AWS Usage: Cost and Availability Impacts of Auto Scaling and ELB
Both multi-AZ Auto Scaling and ELB are designed by AWS to insure high availability. As AWS says: “we provide a way to achieve a balanced group of EC2 instances that are spread across multiple Availability Zones for high availability, and provide a single entity for you to manage. In addition, we mitigate the problem of zones becoming unavailable or congested by temporarily allocating capacity in other zones and rebalancing the group back over time.”
The issue that arises with multi-AZ Auto Scaling and ELB is that users can lose control of where their instance launches and where the resource is assigned. AWS states that “availability zone balance triumphs everything else.”
Although it may be hidden in the AWS fine-print, the automatic reallocation of resources is important to keep in mind when users employ either Reserved Instances (RI) or Spot instances. As will become clear, it may directly and significantly decrease availability and/or increase user costs.
Before delving deeper into this issue, let’s review how RI and Spot instance pricing function. When purchasing a RI reservation, users must specify platform (e.g. Windows SQL Server Standard), size (e.g. c1.xlarge), AZ (e.g. us-east-1b), VPC (in a VPC or not), and Tenancy (dedicated or not). All of these choices must be consistent for a newly launched instance to utilize a RI reservation. If they are not, you will be left paying for an On-Demand instance while your RI reservation sits idle.
When bidding for a Spot instance, the user is guaranteed availability as long as the Spot price does not exceed the bid price. Once the Spot price exceeds the bid price, the instance is terminated.
These are the operating constraints: exact match to use a RI reservation and price maximum for Spot instance.
Impacts for RI:
This means that, when using RI, the automatic balancing and/or response to AZ failure/congestion will occur irrespective of cost or RI placement. This means that users could be subject to a potentially cost-unfavorable shift in resources from one AZ with unused RI reservations to another AZ without RI available reservations.
As a practical matter, we have seen this happen to CloudCheckr customers. We have seen AWS users who have purchased a Heavy RI but, for one reason or another, seen it bumped into another AZ. The users are then left paying double — paying for the unused Heavy and paying for On-Demand in another AZ.
In summary, the risk of using RI with multi-AZ Auto Scaling or ELB is one of increased and inefficient spend.
Impacts for Spot:
The prioritization of balance is even more critical when thinking about using Spot
instances. Users who employ Spot instances balance the risk of termination for the benefit of lower cost. Users can mitigate the termination risk by bidding above market.

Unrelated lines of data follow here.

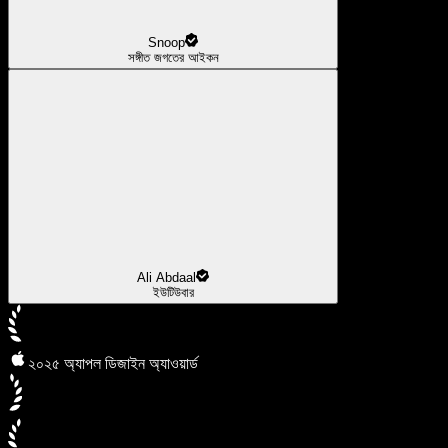
Snoop
সঙ্গীত জগতের আইকন
Ali Abdaal
ইউটিউবার
২০২৫ অ্যাপল ডিজাইন অ্যাওয়ার্ড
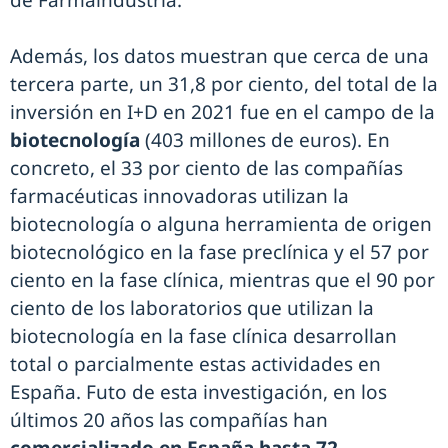
de Farmaindustria.
Además, los datos muestran que cerca de una
tercera parte, un 31,8 por ciento, del total de la
inversión en I+D en 2021 fue en el campo de la
biotecnología
(403 millones de euros). En
concreto, el 33 por ciento de las compañías
farmacéuticas innovadoras utilizan la
biotecnología o alguna herramienta de origen
biotecnológico en la fase preclínica y el 57 por
ciento en la fase clínica, mientras que el 90 por
ciento de los laboratorios que utilizan la
biotecnología en la fase clínica desarrollan
total o parcialmente estas actividades en
España. Futo de esta investigación, en los
últimos 20 años las compañías han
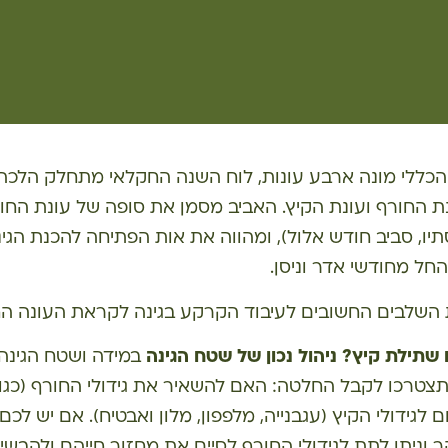
הכללי מונה ארבע עונות, לוח השנה החקלאי מתחלק הלכ
נת החורף ועונת הקיץ. האביב מסמן את סופה של עונת החור
ו, סביב חודש אלול), ומהווה את אות הפתיחה להכנת הגינה
חל מחודשי אדר וניסן.
 השלבים החשובים לעיבוד הקרקע בגינה לקראת העונה ה
 שתילת קיץ? ניהול נכון של שטח הגינה
במידה ושטח הגינה 
צטרכו לקבל החלטה: האם להשאיר את גידולי החורף (כגון ח
ם לגידולי הקיץ (עגבנייה, מלפפון, מלון ואבטיח). אם יש לכ
ר וניתן לתת לגידולי החורף לסיים את מחזור חייהם ולהבשי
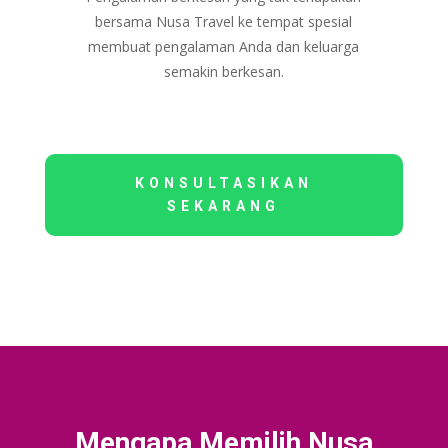
bersama Nusa Travel ke tempat spesial
membuat pengalaman Anda dan keluarga
semakin berkesan.
KONSULTASIKAN
SEKARANG
Mengapa Memilih Nusa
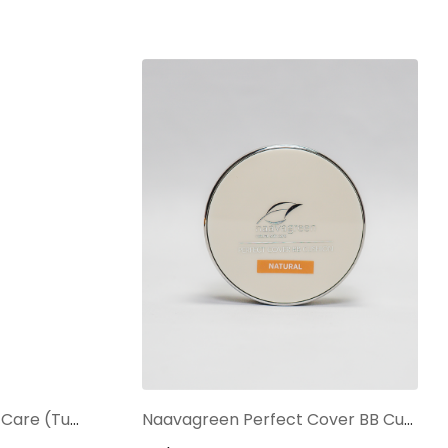
NAAVAGREEN Cherry Lip Care (Tube 10 gram)
Naavagreen Perfect Cover BB Cushion Natural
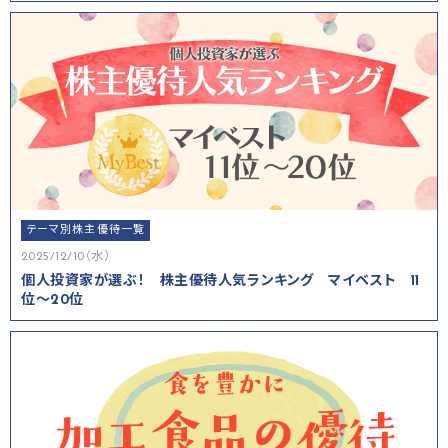
テーマ別株主優待一覧
2025/12/10（水）
個人投資家が選ぶ！ 株主優待人気ランキング マイベスト 11
位～20位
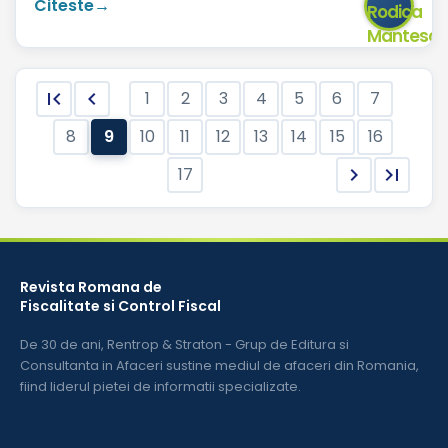
Citeste


1
2
3
4
5
6
7
9
8
10
11
12
13
14
15
16
17


Revista Romana de
Fiscalitate si Control Fiscal
De 30 de ani, Rentrop & Straton - Grup de Editura si
Consultanta in Afaceri sustine mediul de afaceri din Romania,
fiind liderul pietei de informatii specializate.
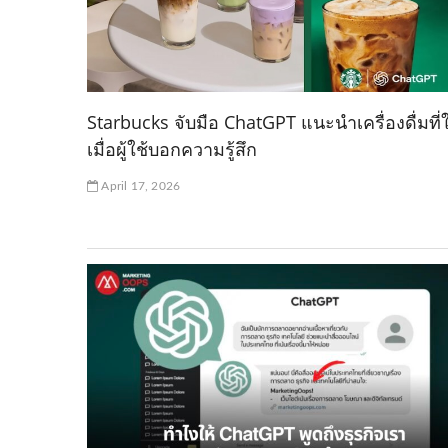
Starbucks จับมือ ChatGPT แนะนำเครื่องดื่มที่ใ
เมื่อผู้ใช้บอกความรู้สึก
April 17, 2026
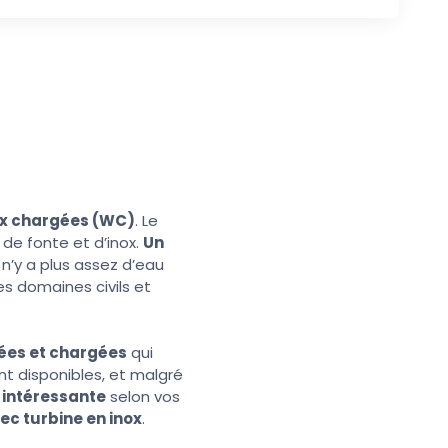
ux chargées (WC)
. Le
r de fonte et d’inox.
Un
 n’y a plus assez d’eau
es domaines civils et
sées et chargées
qui
t disponibles, et malgré
 intéressante
selon vos
ec turbine en inox
.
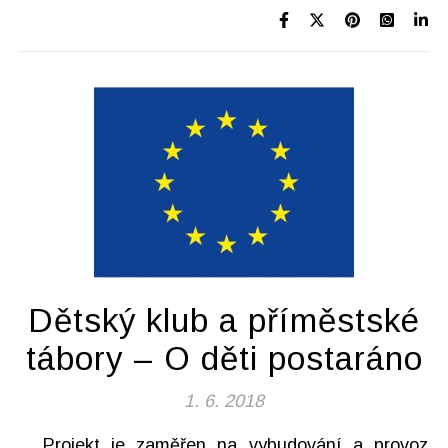
Dětský klub a příměstské
tábory – O děti postaráno
1. 6. 2018
Projekt je zaměřen na vybudování a provoz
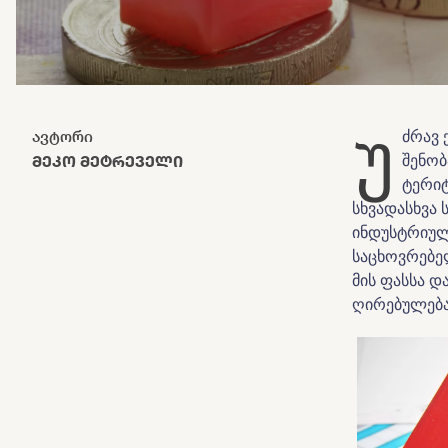
უ
ავტორი
ძრავ 
ᲛᲔᲙᲝ ᲛᲔᲢᲠᲔᲕᲔᲚᲘ
შენობ
ტერიტ
სხვადასხვა 
ინდუსტრიულ
საცხოვრებე
მის ფასსა დ
ღირებულება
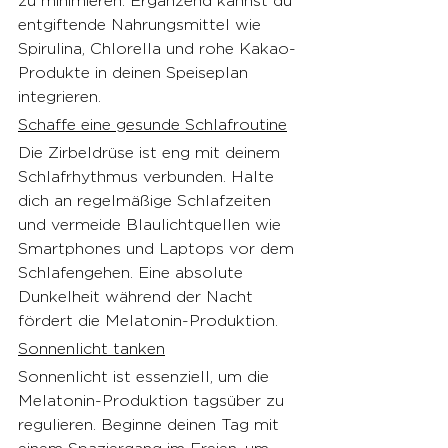
zu minimieren. Ergänzend kannst du 
entgiftende Nahrungsmittel wie 
Spirulina, Chlorella und rohe Kakao-
Produkte in deinen Speiseplan 
integrieren.
Schaffe eine gesunde Schlafroutine
Die Zirbeldrüse ist eng mit deinem 
Schlafrhythmus verbunden. Halte 
dich an regelmäßige Schlafzeiten 
und vermeide Blaulichtquellen wie 
Smartphones und Laptops vor dem 
Schlafengehen. Eine absolute 
Dunkelheit während der Nacht 
fördert die Melatonin-Produktion.
Sonnenlicht tanken
Sonnenlicht ist essenziell, um die 
Melatonin-Produktion tagsüber zu 
regulieren. Beginne deinen Tag mit 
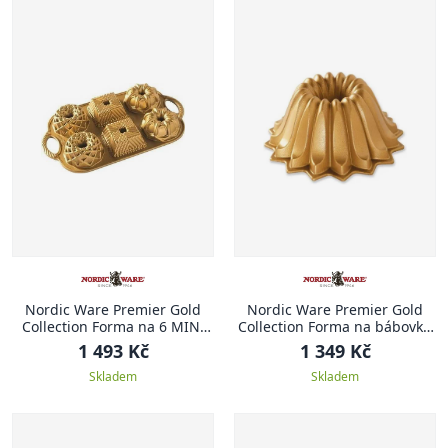
Nordic Ware Premier Gold
Nordic Ware Premier Gold
Collection Forma na 6 MINI
Collection Forma na bábovku
BÁBOVEK 1,4 l
Lotus, zlatá, 1.2 l
1 493 Kč
1 349 Kč
Skladem
Skladem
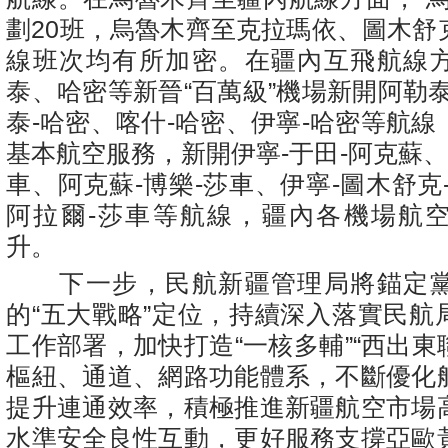
劃20班，烏魯木齊至克拉瑪依、圖木舒
線班次均有所加密。在疆內互飛航線
泰、哈密等新晉“百萬級”機場新開阿勒
泰-哈密、喀什-哈密、伊寧-哈密等航
基本航空服務，新開伊寧-于田-阿克蘇、
車、阿克蘇-博樂-莎車、伊寧-圖木舒克
阿拉爾-莎車等航線，疆內各機場航
升。
下一步，民航新疆管理局將錨定黨
的“五大戰略”定位，持續深入落實民航
工作部署，加快打造“一核多輔”“西出東聯
樞紐、通道、網路功能體系，不斷優化
提升連通效率，積極推進新疆航空市場
水準安全良性互動，更好服務支撐亞歐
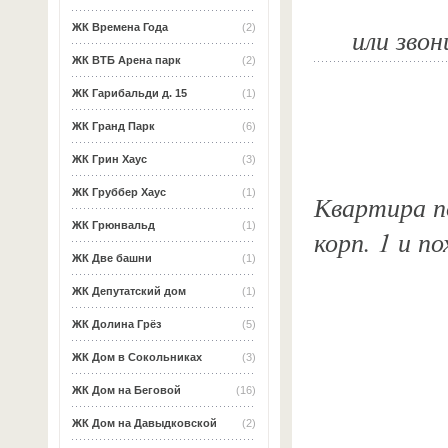
ЖК Времена Года
(2)
или звон
ЖК ВТБ Арена парк
(2)
ЖК Гарибальди д. 15
(1)
ЖК Гранд Парк
(6)
ЖК Грин Хаус
(3)
ЖК Груббер Хаус
(1)
Квартира по
ЖК Грюнвальд
(1)
корп. 1 и п
ЖК Две башни
(1)
ЖК Депутатский дом
(1)
ЖК Долина Грёз
(5)
ЖК Дом в Сокольниках
(3)
ЖК Дом на Беговой
(16)
ЖК Дом на Давыдковской
(2)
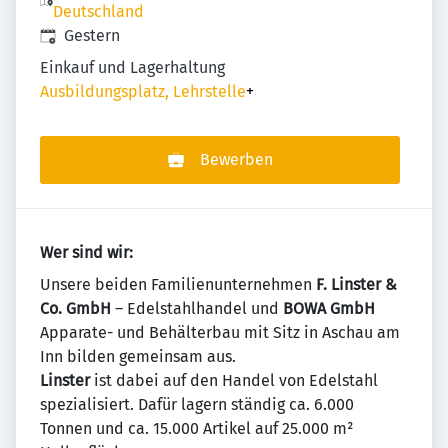
Deutschland
Veröffentlicht
:
Gestern
Einkauf und Lagerhaltung
Ausbildungsplatz, Lehrstelle
+
Bewerben
Wer sind wir:
Unsere beiden Familienunternehmen
F. Linster &
Co. GmbH
– Edelstahlhandel und
BOWA GmbH
Apparate- und Behälterbau mit Sitz in Aschau am
Inn bilden gemeinsam aus.
Linster
ist dabei auf den Handel von Edelstahl
spezialisiert. Dafür lagern ständig ca. 6.000
Tonnen und ca. 15.000 Artikel auf 25.000 m²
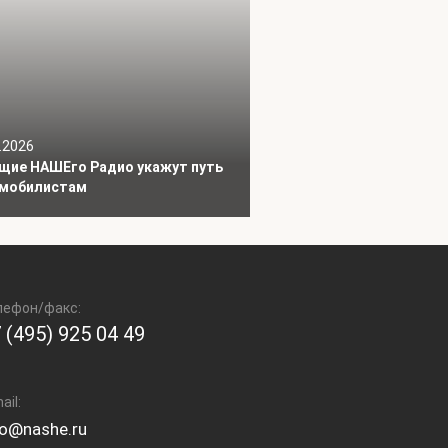
.2026
щие НАШЕго Радио укажут путь
мобилистам
лефон/факс:
 (495) 925 04 49
ail:
fo@nashe.ru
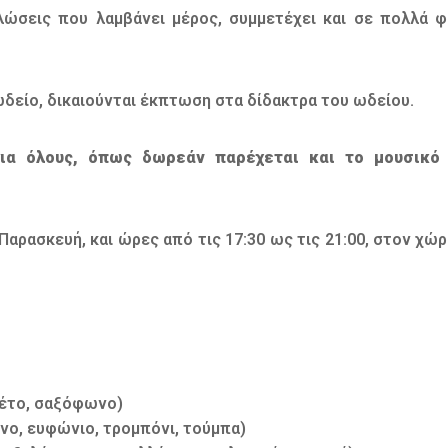
λώσεις που λαμβάνει μέρος, συμμετέχει και σε πολλά φ
δείο, δικαιούνται έκπτωση στα δίδακτρα του ωδείου.
ια όλους, όπως δωρεάν παρέχεται και το μουσικό
Παρασκευή, και ώρες από τις 17:30 ως τις 21:00, στον χώ
νέτο, σαξόφωνο)
νο, ευφώνιο, τρομπόνι, τούμπα)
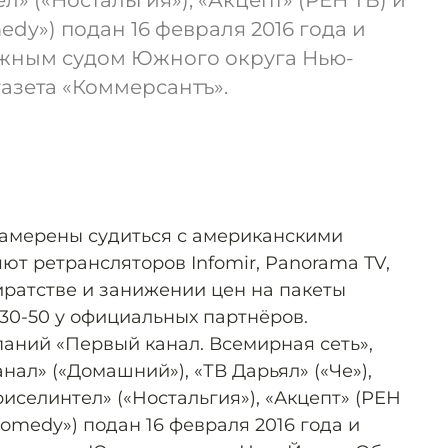
л» («Ностальгия»), «Акцепт» (РЕН ТВ) и
dy») подан 16 февраля 2016 года и
жным судом Южного округа Нью-
газета «Коммерсантъ».
намерены судиться с американскими
ют ретрансляторов Infomir, Panorama TV,
иратстве и занижении цен на пакеты
$30-50 у официальных партнёров.
паний «Первый канал. Всемирная сеть»,
нал» («Домашний»), «ТВ Дарьял» («Че»),
риселинтел» («Ностальгия»), «Акцепт» (РЕН
Comedy») подан 16 февраля 2016 года и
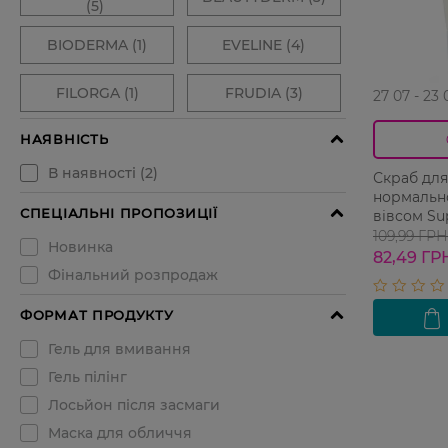
27 07 - 23 
Скраб для
нормально
вівсом Su
40 мл
109,99 ГРН
82,49 ГР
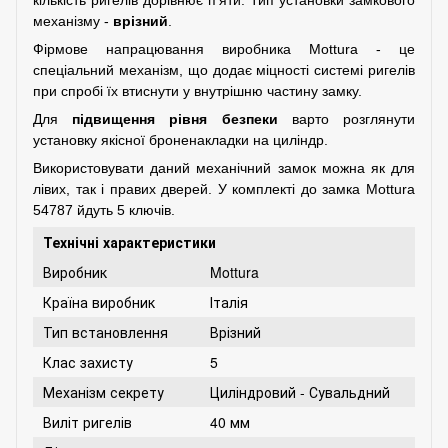
механізму -
врізний
.
Фірмове напрацювання виробника Mottura - це
спеціальний механізм, що додає міцності системі ригелів
при спробі їх втиснути у внутрішню частину замку.
Для
підвищення рівня безпеки
варто розглянути
установку якісної
броненакладки
на циліндр.
Використовувати даний механічний замок можна як для
лівих, так і правих дверей. У комплекті до замка Mottura
54787 йдуть 5 ключів.
Технічні характеристики
Виробник
Mottura
Країна виробник
Італія
Тип встановлення
Врізний
Клас захисту
5
Механізм секрету
Циліндровий - Сувальдний
Виліт ригелів
40 мм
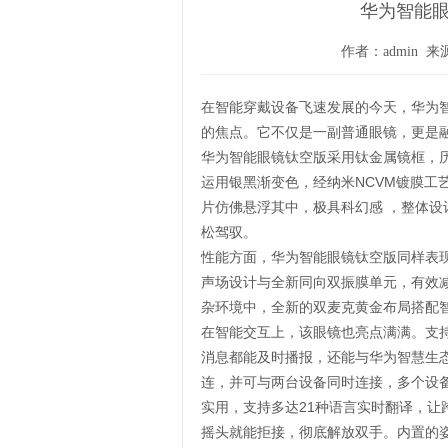
华为智能
作者：admin 来源
在智能穿戴设备飞速发展的今天，华为
的焦点。它不仅是一副普通眼镜，更是
华为智能眼镜钛空版采用钛金属镜框，
运用银黑渐变色，经纳米NCVM镀膜工
片仿佛悬浮其中，极具科幻感 ，整体
松驾驭。
性能方面，华为智能眼镜钛空版同样表
声场设计与全新同向双振膜单元，有效
杂环境中，全新的双麦克黄金布局搭配
在智能交互上，该眼镜也亮点满满。支
消息都能及时播报，还能与华为智慧生态无
连，并可与两台设备同时连接，多个设
实用，支持多达21种语言实时翻译，让
摇头就能拒接，彻底解放双手。内置的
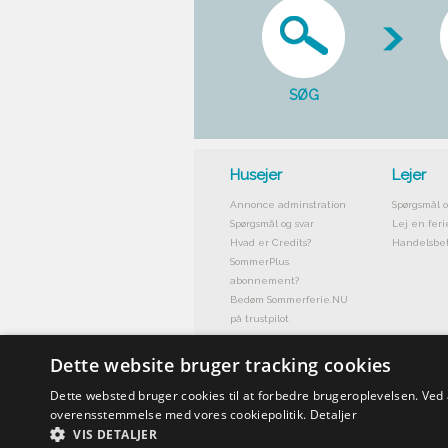
SØG
Husejer
Lejer
Annonce adminstration
Spørgsmål o
Spørgsmål og svar
Lej en feri
Hvad er Credits?
Handelsbet
SommerPlus
abonnement?
Bedøm Sommerferie.NU
på trustpilot
Dette website bruger tracking cookies
Dette websted bruger cookies til at forbedre brugeroplevelsen. Ved
overensstemmelse med vores cookiepolitik.
Detaljer
VIS DETALJER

However, most users are not aware that when Spot prices differ between AZ, Auto Scaling (or ELB) will not look for instances in the cheapest AZ or even instances in an AZ with prices below your bid price. Users could be bidding above the Spot price in one AZ but still lose availability because Auto Scaling sends the resource request to another AZ with a Spot price above the bid. This is because resource dispersion and balance is the priority in the AWS hierarchy. AWS is aware of this issue but, as of today, has not offered a solution to address it.
Consequently, the risk for Spot users is that Auto Scaling or ELB may actually decrease resource availability.
How to Mitigate these Risks:
The solutions are imperfect.
RI users should recognize that multi-AZ usage requires balancing reservations across AZ. They need to understand their typical resource utilization patterns to assess and optimize the correct balance of RI reservations and non-RI instances.
Spot users need to be aware of pricing patterns and not rely exclusively on Spot instances. Prices spikes and availability issues arise with unfortunate frequency and Spot users need to consider their usage and availability requirements carefully.
These assessments need to be performed. Users can undertake them either manually, automate much of the process with the free CloudCheckr solution, or employ other 3rd party solutions.